New Zealander physiotherapist and field hockey player

Angela Cullen (born 5 August 1974) is a New Zealand physiotherapist and former field hockey player. From 2015 to March 2023, she worked for Hintsa Performance and Mercedes-AMG Petronas F1 Team. She is best known for being the physiotherapist to seven-time Formula One world champion Lewis Hamilton. From 2025, she has been working with him again now at Ferrari.

==Biography==
Born in Devonport, New Zealand, August 5, 1974, Cullen played hockey at an international level for New Zealand between the ages of 15 and 21. She holds a degree in health science and physiotherapy.

Cullen worked at the English Institute of Sport in London as a senior physiotherapist, supporting the British Olympic team, UK Athletics the British triathlon team and other corporate clients. In the British Olympic team, she worked with 100 m and 200 m sprinters and the 4 × 100 m relay team, the latter going on to win a gold medal at the 2004 Summer Olympic games in Athens.

Cullen undertook a cycle tour in 2006 riding from Tierra del Fuego to Colombia, cycling up to 155 miles a day. She was later a senior advisor for SPARC High Performance in New Zealand. Cullen also worked with the New Zealand Academy of Sport and Sport New Zealand.

In 2015, Cullen joined the Hintsa Performance company. Following the death of Aki Hintsa, a mentor to Hamilton, she became Hamilton's physiotherapist and assistant. Cullen took up the role in 2016, also being described as his chauffeur and confidante.

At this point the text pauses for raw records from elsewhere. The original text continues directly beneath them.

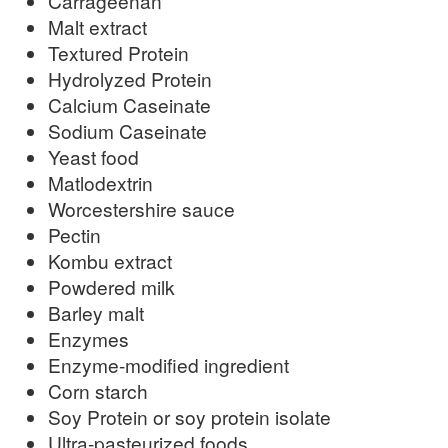
Carrageenan
Malt extract
Textured Protein
Hydrolyzed Protein
Calcium Caseinate
Sodium Caseinate
Yeast food
Matlodextrin
Worcestershire sauce
Pectin
Kombu extract
Powdered milk
Barley malt
Enzymes
Enzyme-modified ingredient
Corn starch
Soy Protein or soy protein isolate
Ultra-pasteurized foods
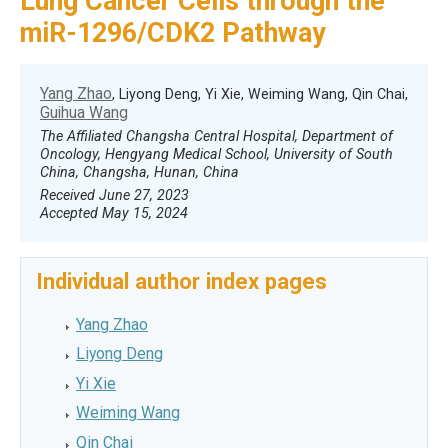
Lung Cancer Cells through the
miR-1296/CDK2 Pathway
Yang Zhao
, Liyong Deng, Yi Xie, Weiming Wang, Qin Chai,
Guihua Wang
The Affiliated Changsha Central Hospital, Department of
Oncology, Hengyang Medical School, University of South
China, Changsha, Hunan, China
Received June 27, 2023
Accepted May 15, 2024
Individual author index pages
Yang Zhao
Liyong Deng
Yi Xie
Weiming Wang
Qin Chai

On 17 March 2023, it was announced that Angela was moving on and would no longer work alongside Lewis Hamilton.

She then worked with Marcus Armstrong – who also hails from her homeland of New Zealand. During NBC's broadcast for the first-ever Thermal Club $1 Million Challenge event, the 50-year-old was spotted in the pit box of former Ferrari junior prospect Armstrong.

Following Lewis Hamilton's move to Ferrari for 2025, she is working with him again.

==Personal life==
Cullen has 3 children, 2 sons and a daughter, and lives in the Alps region of France.